Segmentation labeling records
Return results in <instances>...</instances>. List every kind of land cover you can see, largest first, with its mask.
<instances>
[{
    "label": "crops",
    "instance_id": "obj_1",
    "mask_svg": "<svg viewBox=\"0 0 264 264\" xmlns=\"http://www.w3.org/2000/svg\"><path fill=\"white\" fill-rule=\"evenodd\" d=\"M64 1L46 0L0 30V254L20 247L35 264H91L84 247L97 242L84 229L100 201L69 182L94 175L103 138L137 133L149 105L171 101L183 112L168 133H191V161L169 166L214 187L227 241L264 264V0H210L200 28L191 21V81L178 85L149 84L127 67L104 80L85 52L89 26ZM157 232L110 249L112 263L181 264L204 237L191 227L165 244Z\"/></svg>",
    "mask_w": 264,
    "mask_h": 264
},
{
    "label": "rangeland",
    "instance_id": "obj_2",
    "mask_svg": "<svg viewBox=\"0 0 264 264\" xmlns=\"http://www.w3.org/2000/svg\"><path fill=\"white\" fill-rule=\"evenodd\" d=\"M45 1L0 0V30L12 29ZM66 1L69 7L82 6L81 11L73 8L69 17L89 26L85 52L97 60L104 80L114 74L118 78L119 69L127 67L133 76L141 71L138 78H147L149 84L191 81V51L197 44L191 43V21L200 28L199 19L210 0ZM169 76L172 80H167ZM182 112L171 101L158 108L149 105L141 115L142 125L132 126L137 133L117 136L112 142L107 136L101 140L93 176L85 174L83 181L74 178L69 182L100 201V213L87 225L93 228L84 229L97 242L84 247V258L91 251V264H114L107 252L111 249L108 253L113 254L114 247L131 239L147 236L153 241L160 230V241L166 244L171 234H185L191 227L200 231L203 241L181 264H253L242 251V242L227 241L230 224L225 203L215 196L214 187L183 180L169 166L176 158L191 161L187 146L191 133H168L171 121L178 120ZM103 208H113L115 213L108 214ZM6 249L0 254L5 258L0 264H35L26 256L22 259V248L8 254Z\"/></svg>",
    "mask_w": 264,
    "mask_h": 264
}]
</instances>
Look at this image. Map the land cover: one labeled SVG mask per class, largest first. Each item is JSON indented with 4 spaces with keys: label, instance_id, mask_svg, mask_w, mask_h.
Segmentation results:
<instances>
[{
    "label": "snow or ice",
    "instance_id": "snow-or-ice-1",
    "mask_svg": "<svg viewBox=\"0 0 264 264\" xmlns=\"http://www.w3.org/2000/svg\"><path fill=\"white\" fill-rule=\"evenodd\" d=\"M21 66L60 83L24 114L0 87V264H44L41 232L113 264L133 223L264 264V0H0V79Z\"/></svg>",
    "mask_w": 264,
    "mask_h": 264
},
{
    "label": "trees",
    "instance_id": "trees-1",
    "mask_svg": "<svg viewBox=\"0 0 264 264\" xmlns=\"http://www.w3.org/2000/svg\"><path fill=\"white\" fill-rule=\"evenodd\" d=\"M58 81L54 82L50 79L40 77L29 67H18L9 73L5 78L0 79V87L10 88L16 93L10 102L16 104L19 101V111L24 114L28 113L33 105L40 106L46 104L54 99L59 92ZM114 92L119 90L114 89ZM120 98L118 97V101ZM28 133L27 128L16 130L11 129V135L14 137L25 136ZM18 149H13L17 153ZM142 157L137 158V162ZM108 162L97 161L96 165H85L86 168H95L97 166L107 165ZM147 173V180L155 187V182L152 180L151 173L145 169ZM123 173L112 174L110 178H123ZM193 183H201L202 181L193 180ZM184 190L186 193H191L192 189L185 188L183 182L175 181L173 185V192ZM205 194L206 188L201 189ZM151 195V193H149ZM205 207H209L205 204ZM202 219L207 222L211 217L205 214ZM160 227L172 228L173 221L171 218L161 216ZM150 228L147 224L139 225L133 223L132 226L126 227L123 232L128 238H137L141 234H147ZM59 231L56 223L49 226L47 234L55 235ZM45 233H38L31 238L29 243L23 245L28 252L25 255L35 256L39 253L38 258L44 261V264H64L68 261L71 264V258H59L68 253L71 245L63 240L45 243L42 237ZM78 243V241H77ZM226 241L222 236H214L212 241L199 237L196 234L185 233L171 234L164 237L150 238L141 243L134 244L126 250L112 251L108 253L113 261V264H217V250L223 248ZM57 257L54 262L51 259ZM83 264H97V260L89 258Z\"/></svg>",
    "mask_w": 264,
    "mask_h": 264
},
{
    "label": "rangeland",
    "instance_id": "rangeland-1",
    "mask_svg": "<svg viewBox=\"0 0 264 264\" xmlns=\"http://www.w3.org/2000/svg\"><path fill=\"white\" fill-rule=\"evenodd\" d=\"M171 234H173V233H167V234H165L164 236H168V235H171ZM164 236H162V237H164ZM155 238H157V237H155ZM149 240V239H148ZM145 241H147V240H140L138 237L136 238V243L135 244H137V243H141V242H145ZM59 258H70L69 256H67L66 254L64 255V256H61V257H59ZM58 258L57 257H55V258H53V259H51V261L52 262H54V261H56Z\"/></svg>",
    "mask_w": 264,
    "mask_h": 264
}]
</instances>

Written instruction
How many lines in the records above contain the string "cover"? Case counts; give only the number.

Response to this task
2